======== Extracted text ========

Very Advanced Virtual Overlays


You can change the global options NOEMS and NOEMSRUN and BUFSIZE at runtime. At this time you can also limit the number of EMS pages the overlay manager is allowed to use. To do this you will declare procedures that the overlay manager initialization will call during its initialization. Simply declaring these procedures is all that is necessary.

Note: Since the overlay manager is initialized before any user code is initialized, you should be careful about what Modules your code uses here since they have not been initialized if they need initialization.


This feature will allow you to supply the EMS memory if any to the overlay manager. Otherwise it allocates its own EMS memory. In this way you can control the EMS usage of the overlay manager.


                                                                  startpage : CARDINAL;

                                                                  numpages : CARDINAL) : CARDINAL;

emmhandle is the EMS handle the overlay manager will use.

startpage is the logical page number the overlay manager can use.

numpages is the number of logical pages after startpage the overlay manager can use.

========

Activity 1 – Name every global option that the virtual overlays page says can be changed at runtime.
Activity 2 – According to the virtual overlays page, what does the overlay manager do if it is not supplied with EMS memory?
The material after this point was taken from a separate source.

======== Extracted records ========

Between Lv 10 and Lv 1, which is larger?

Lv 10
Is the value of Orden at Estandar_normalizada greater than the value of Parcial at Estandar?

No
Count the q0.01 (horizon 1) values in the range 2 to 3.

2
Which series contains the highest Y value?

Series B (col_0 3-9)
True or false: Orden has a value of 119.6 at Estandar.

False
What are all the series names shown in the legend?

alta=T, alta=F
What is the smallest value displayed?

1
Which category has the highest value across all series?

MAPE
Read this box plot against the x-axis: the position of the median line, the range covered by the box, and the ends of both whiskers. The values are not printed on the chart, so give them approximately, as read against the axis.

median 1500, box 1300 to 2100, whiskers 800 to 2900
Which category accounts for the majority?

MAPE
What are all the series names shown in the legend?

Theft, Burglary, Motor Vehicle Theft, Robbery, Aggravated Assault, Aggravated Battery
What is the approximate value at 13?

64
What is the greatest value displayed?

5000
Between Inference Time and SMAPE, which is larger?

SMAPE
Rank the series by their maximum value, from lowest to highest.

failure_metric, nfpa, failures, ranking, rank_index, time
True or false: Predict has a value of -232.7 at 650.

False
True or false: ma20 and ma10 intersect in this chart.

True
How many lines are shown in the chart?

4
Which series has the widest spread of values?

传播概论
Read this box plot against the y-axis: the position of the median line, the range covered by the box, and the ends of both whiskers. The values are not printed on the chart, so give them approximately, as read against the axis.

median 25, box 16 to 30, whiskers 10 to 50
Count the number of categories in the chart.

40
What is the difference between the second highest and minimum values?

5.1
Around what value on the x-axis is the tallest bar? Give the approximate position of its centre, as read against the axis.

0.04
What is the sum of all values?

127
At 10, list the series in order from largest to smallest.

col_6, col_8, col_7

========

Task result 1 – NOEMS, NOEMSRUN, BUFSIZE

Task result 2 – It allocates its own EMS memory.